The Tomb of the Forgotten Dead, the most visited in Oaxaca

Throughout the year, the tomb of the forgotten dead is the most visited tomb in the cemetery of San Miguel, in Oaxaca City.

The Tomb of the Forgotten Dead, the most visited in Oaxaca
The Tomb of the Forgotten Dead is the most visited in Oaxaca.

The tomb of the forgotten dead is located in the center of the municipal cemetery. It is a site appreciated and respected by the community where more than one person makes the sign of the cross, and everyone is free to visit. Due to years of neglect, and the reuse of graves, people who have nowhere to meet their dead visit this tomb. It is a space with a high symbolic value.

There are several versions of the origin of the tomb, although the most widespread is the one that goes back to January 14, 1931, when an earthquake of 7.8 degrees caused a tragedy in the city, including the total destruction of the tiles of the cemetery.

The bones and decomposing bodies that were left in sight were burned while those who died during the earthquake were deposited in the common grave. According to versions of that time those ashes were concentrated in the same space that today occupies the tomb of the forgotten dead.

Over the years, during the reconstruction of the cemetery, in the center of a chapel unfinished since 1839, a mound was erected with a cross in the middle which was given the name of the tomb of the forgotten dead. The pedestal stands out in the middle of the San Miguel cemetery. The stone cross with the phrase "a flower, for the forgotten dead" catches the eye the moment one enters the also known as the municipal cemetery.

It is frequented by descendants who cannot find the tomb of their dead among the more than 10,000 that rest in the municipal cemetery. Visitors offer food, drinks, fruit, images, and prayers. Every day of the year it has fresh flowers and lighted candles. People of all social classes gather around this tomb, even if they do not know each other, they live together and talk to each other.

For those who are believers, wherever the remains have been left, it will be of some use to leave an offering at the tomb. No one dies for being buried. The memory and the soul do not die. Only those who are forgotten die.

Illumination of niches
Illumination of niches.

The Origin

The origin of the San Miguel cemetery dates back to 1829, following the promulgation of the new burial laws, dictated by a smallpox epidemic. Five years later, the cemetery was delimited by a provisional fence, a chapel surrounded by niches was projected, but the work was postponed due to the constant riots that occurred at that time in the city of Oaxaca. Years later, the altar to the forgotten dead was erected in the middle of those foundations.
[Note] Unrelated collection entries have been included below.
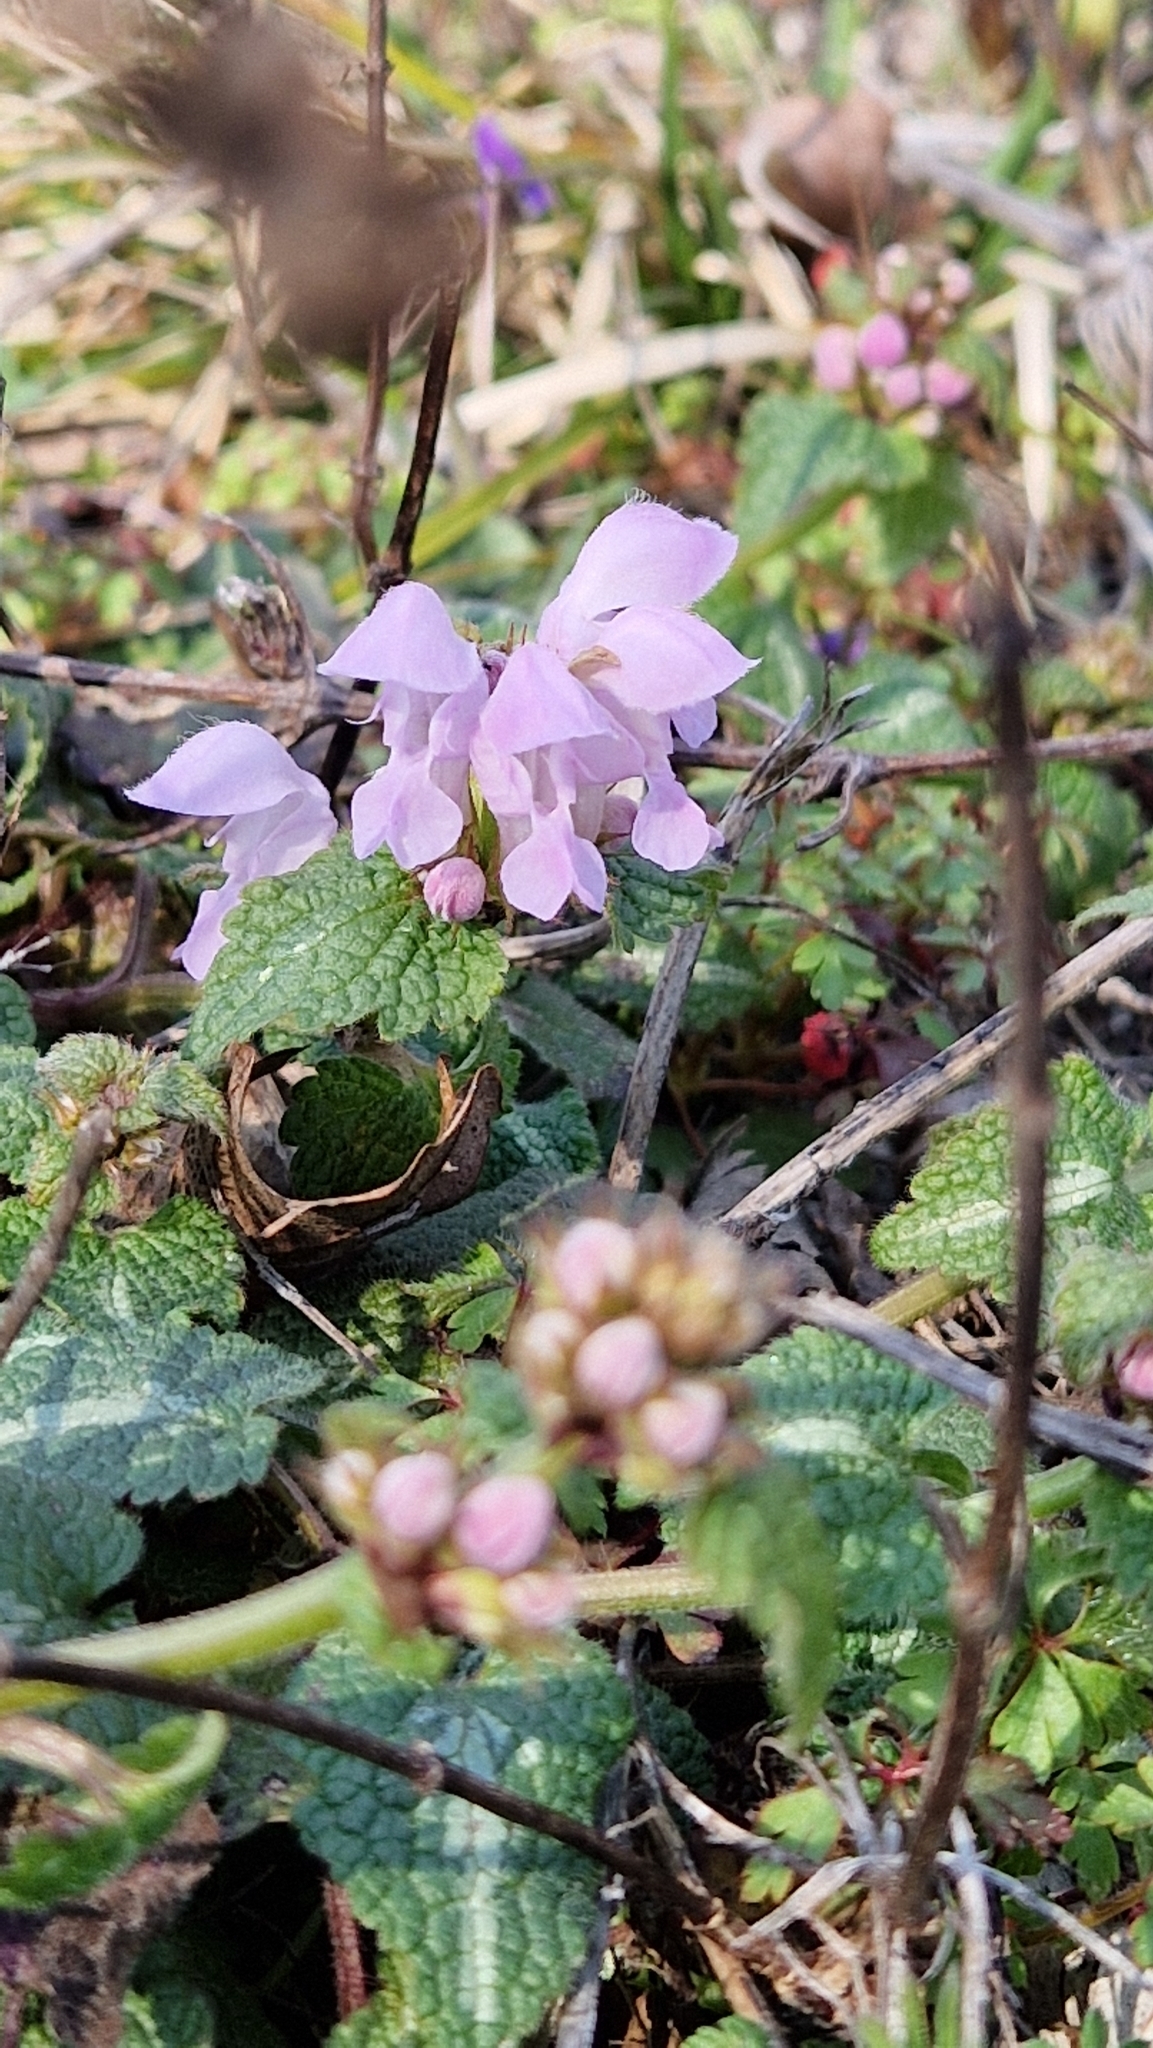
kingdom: Plantae
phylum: Tracheophyta
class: Magnoliopsida
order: Lamiales
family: Lamiaceae
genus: Lamium
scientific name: Lamium maculatum
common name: Spotted dead-nettle
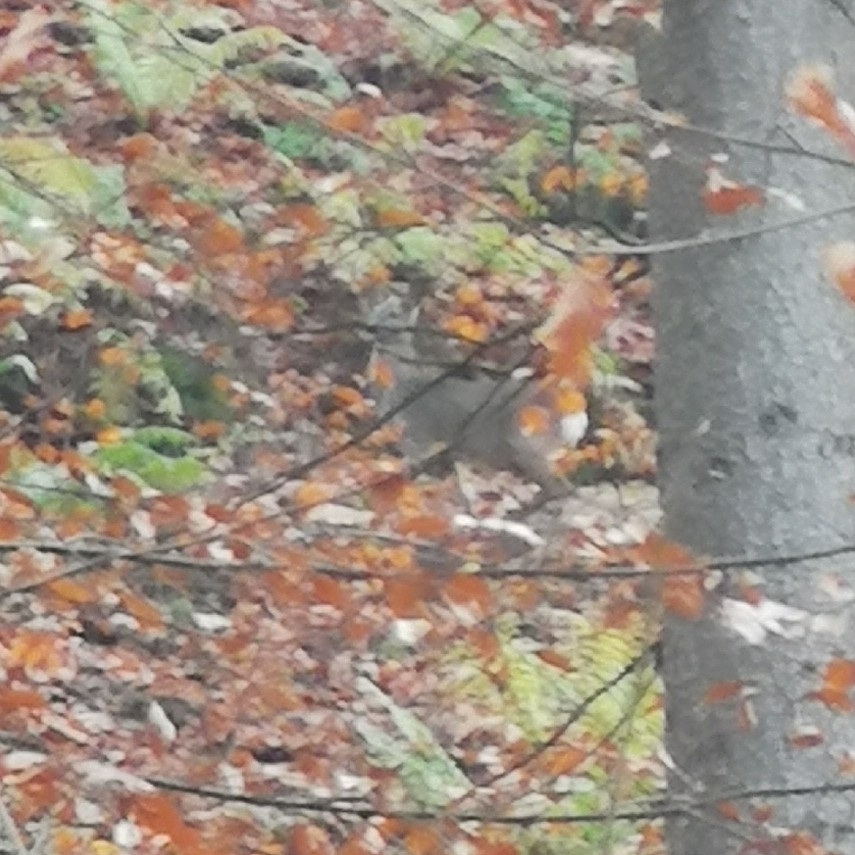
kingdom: Animalia
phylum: Chordata
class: Mammalia
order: Artiodactyla
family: Cervidae
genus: Capreolus
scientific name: Capreolus capreolus
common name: Western roe deer
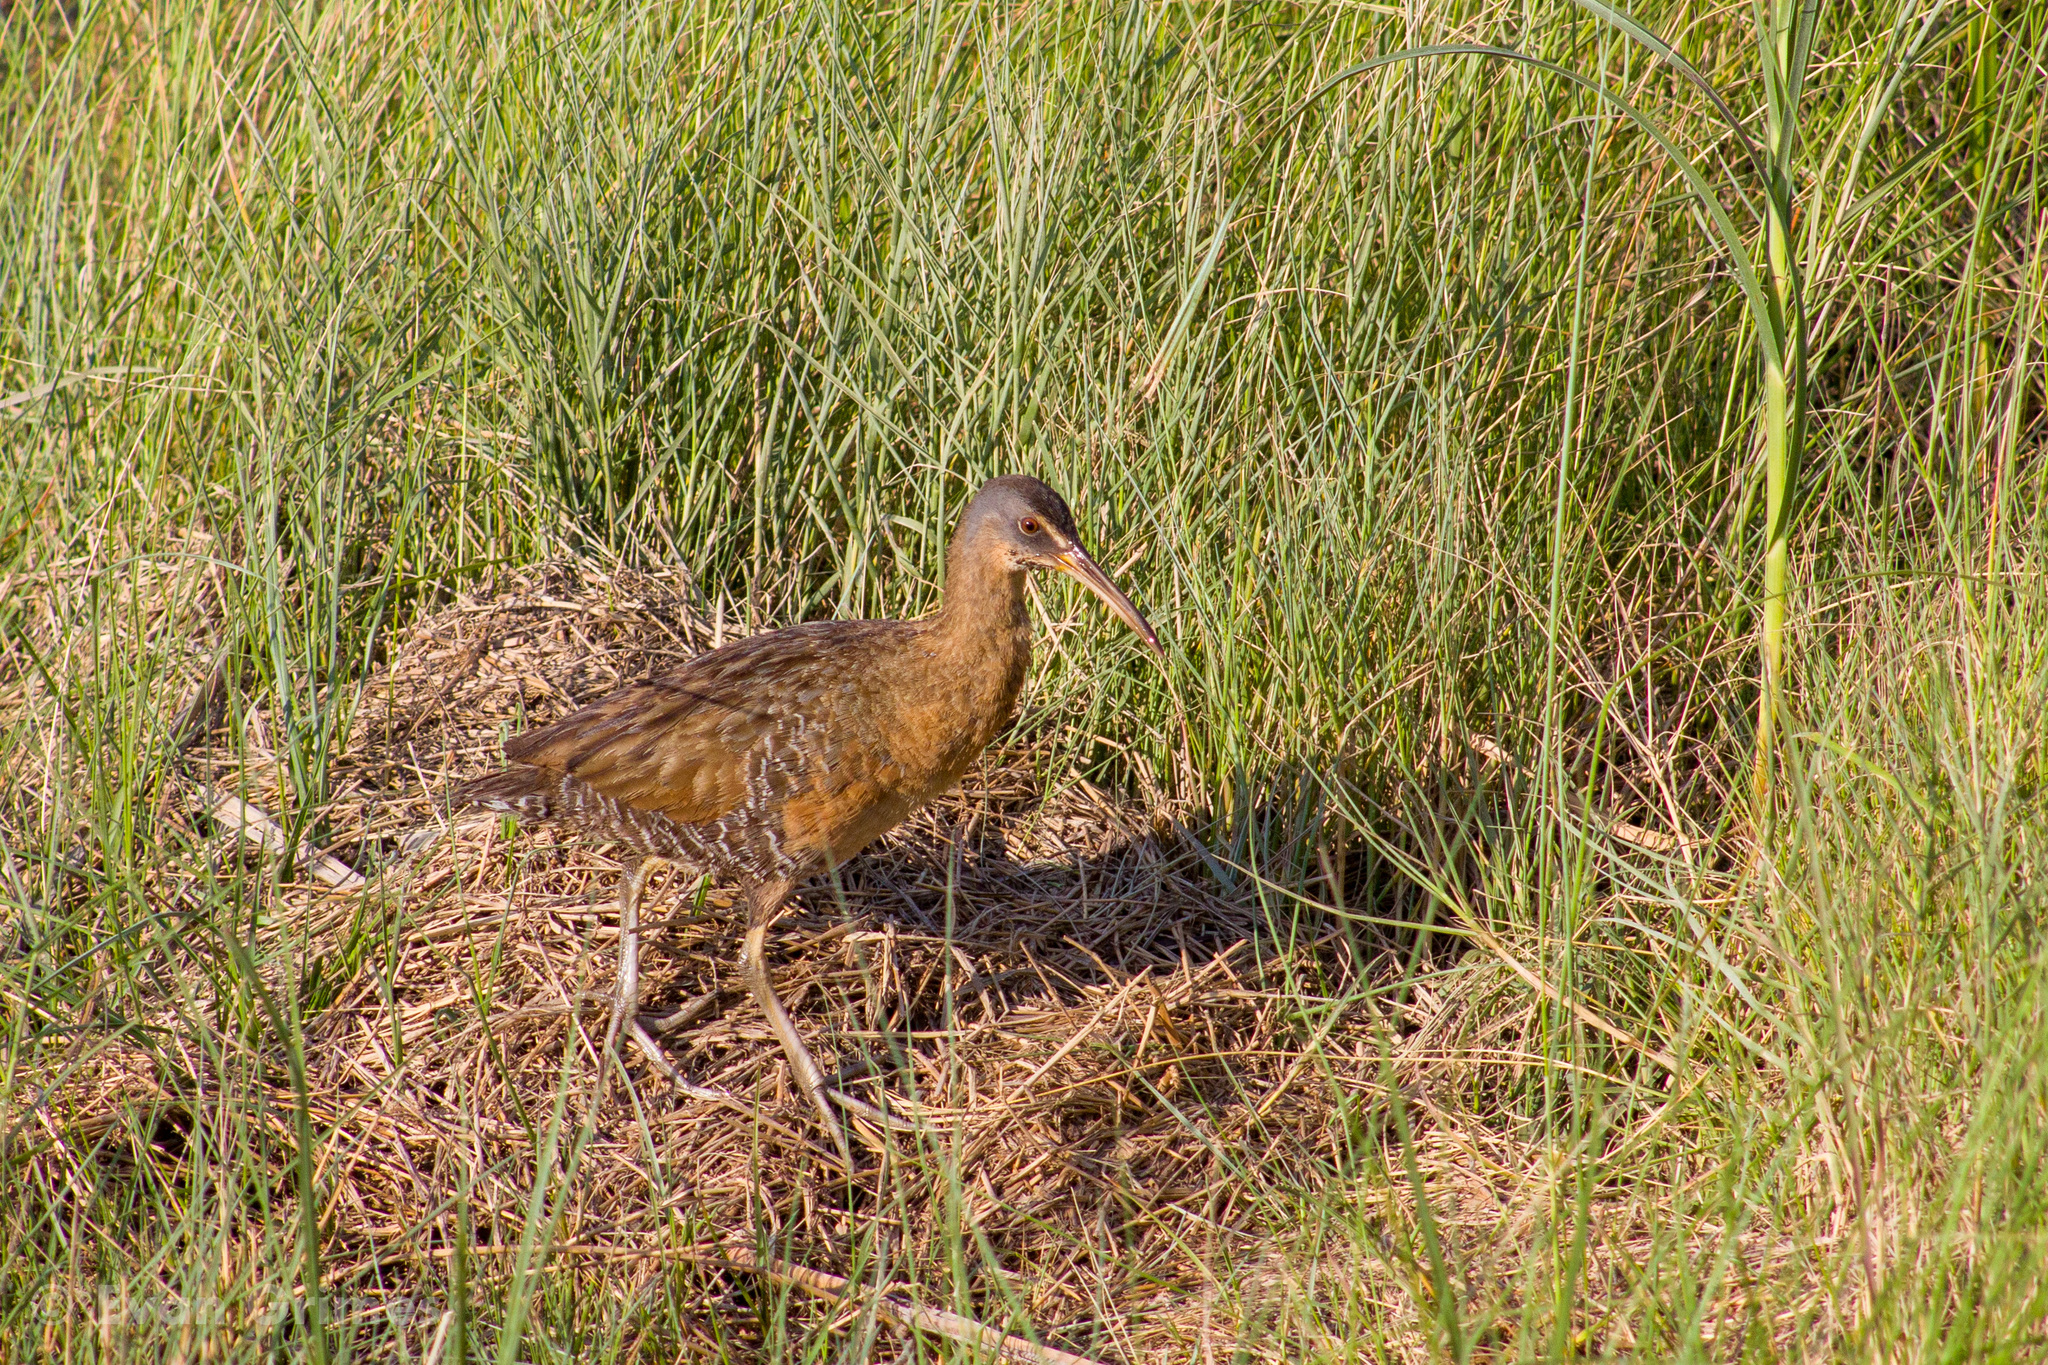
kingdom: Animalia
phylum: Chordata
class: Aves
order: Gruiformes
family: Rallidae
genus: Rallus
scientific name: Rallus elegans
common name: King rail
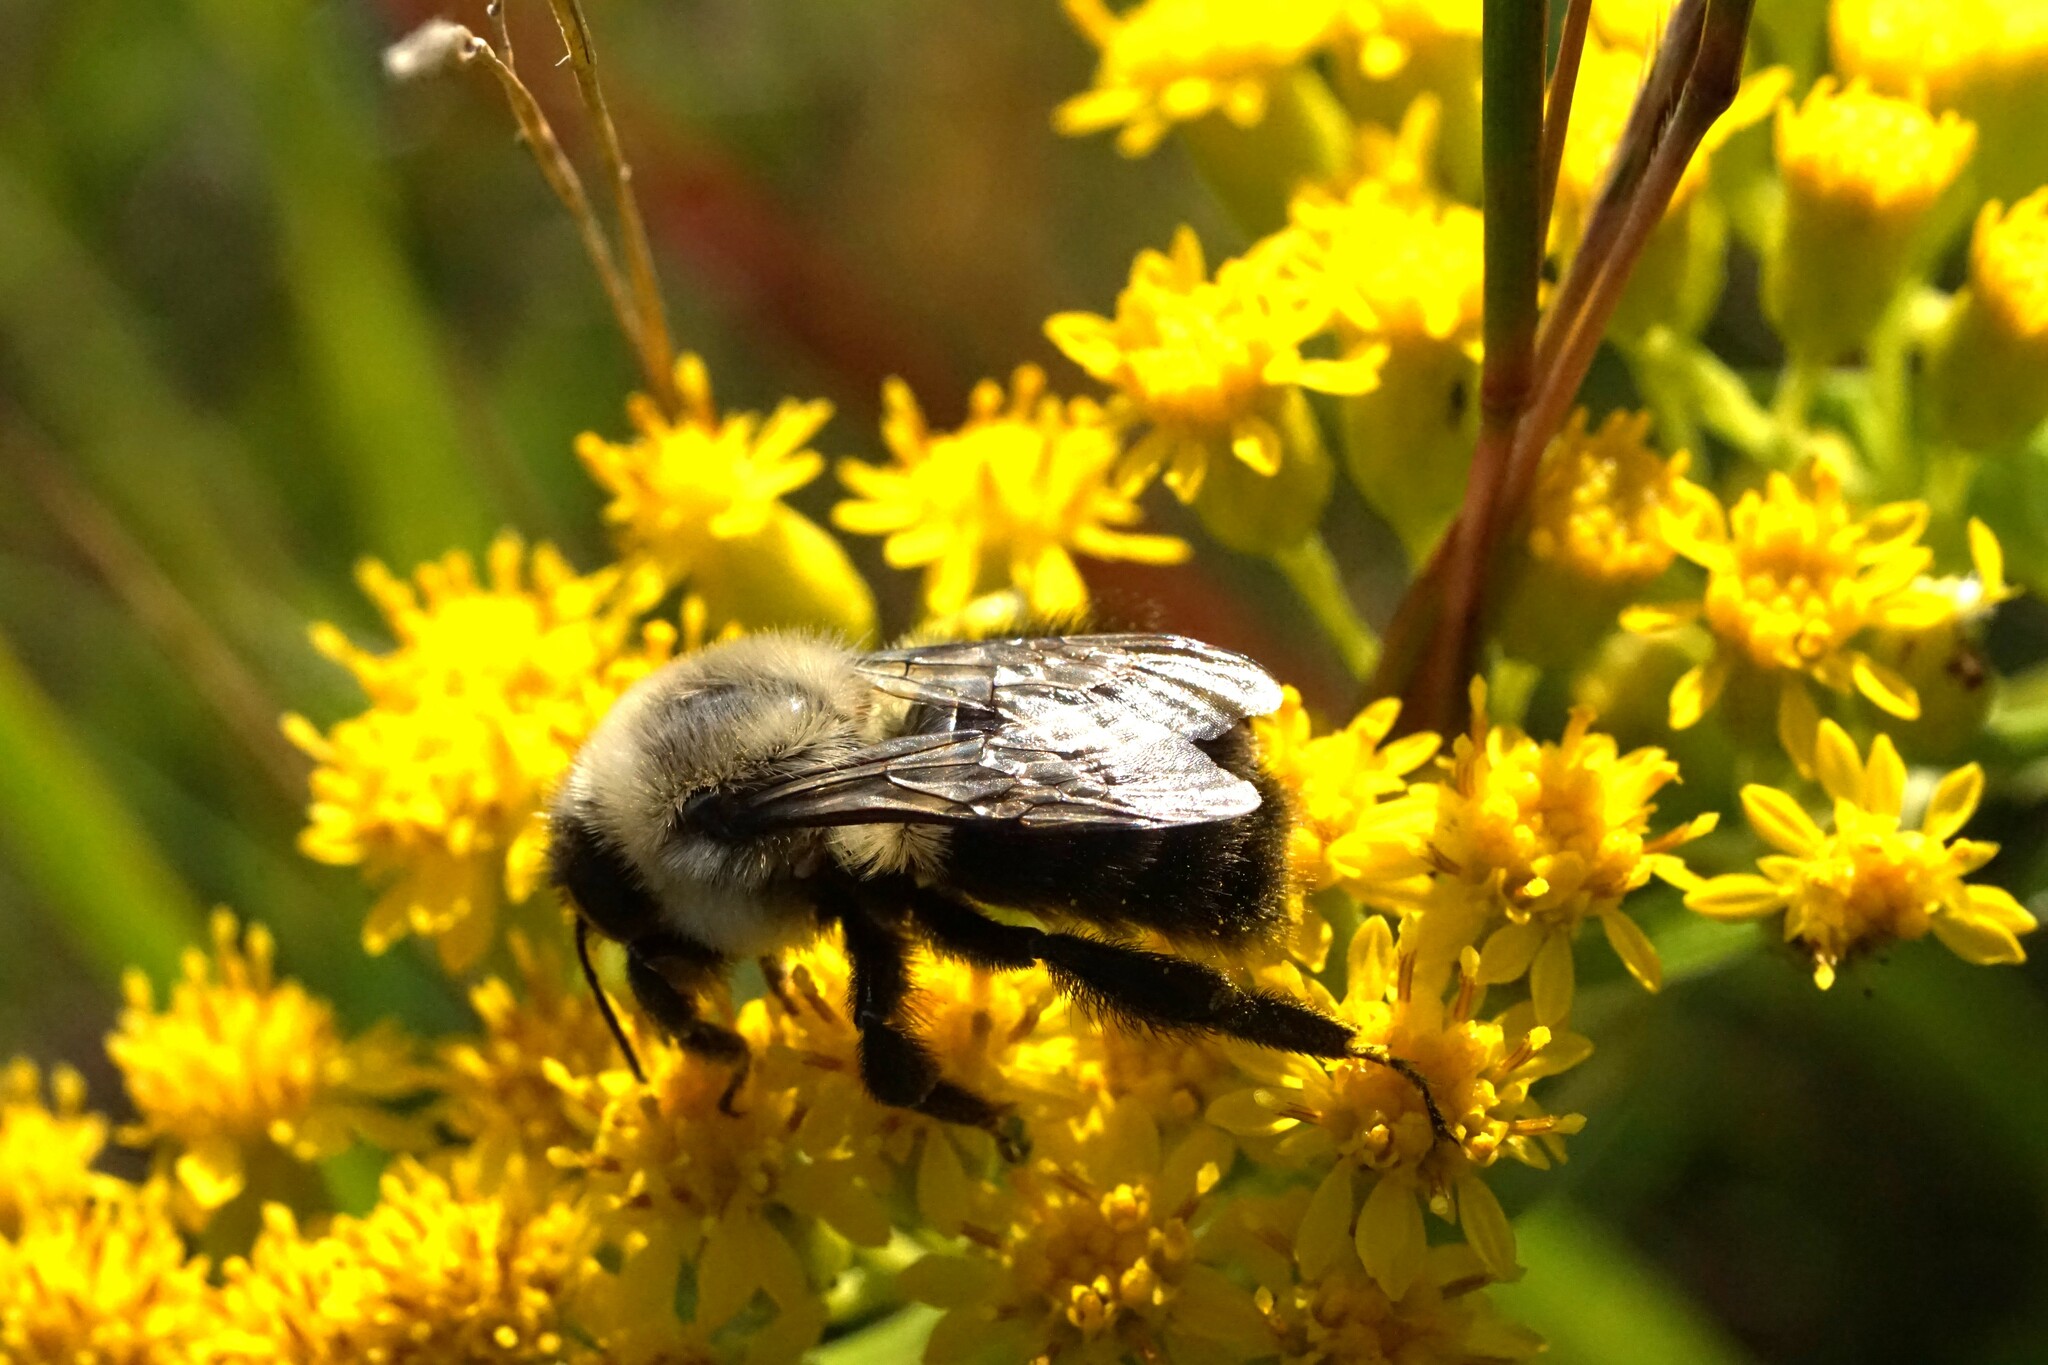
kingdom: Animalia
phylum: Arthropoda
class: Insecta
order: Hymenoptera
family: Apidae
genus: Bombus
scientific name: Bombus impatiens
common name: Common eastern bumble bee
Between 1897 and 1899 a Tuscan-style building was built, consisting of four walls of 113 meters each and a simple frontispiece. In its interior, there are four galleries formed by 100 arches of the same order, with 2 thousand 355 niches or stone sepulchers symmetrically opened in the wide walls, where the bodies were introduced for a time, later canceled by recommendation of the sanitary authority.

The extension of the pantheon, its architectural conformation, and the foundations of a chapel in the center, make it a remarkable pantheon of the Republic, these are some of the reasons to declare it cultural patrimony of the city.

Tour to the San Miguel or General Cemetery in Oaxaca.
The municipality of Oaxaca de Juarez is preparing a program of activities for October 31st, 1st, and 2nd of November, among them, is the tour to the San Miguel or General Cemetery, where the niches will be illuminated. In this space, a concert and a theater play are organized, with bread and chocolate tasting.

The forgotten characters

In the part of the niches symmetrically opened in the walls of the cemetery are among others the deputy Jorge Meixueiro Hernandez; the general and senator Francisco Meixueiro; the engineer and geographer Jorge L. Tamayo, technical consultant of the UN and National Prize of Economy, and many other illustrious personages.

The remains of the musician Macedonio Alcalá were also there, but they were lost during an earthquake when the area where his niche was located collapsed.

Among the tombs are Colonel José María Díaz Ordaz, General Guillermo Meixueiro, Doctor Ramón Pardo, Félix Díaz Mori "El Chato" (Porfirio Díaz's brother); Alfonso Martínez Berges, discoverer of uranium in Mexico; Generals Fidencio Hernández Campos and Fidencio Hernández Regalado, Gregorio N. Chávez, Albino Zertuche and Luis Meixueiro Delgado, who participated in the Carranza forces, as well as doctors Manuel Canseco Landero, Federico Ortiz Armengol, Aurelio Valdivieso and Jorge Pérez Guerrero, and orchestra conductor Eduardo Mata Asiaín, but their graves face the indifference and disdain of visitors or the people who should remember them.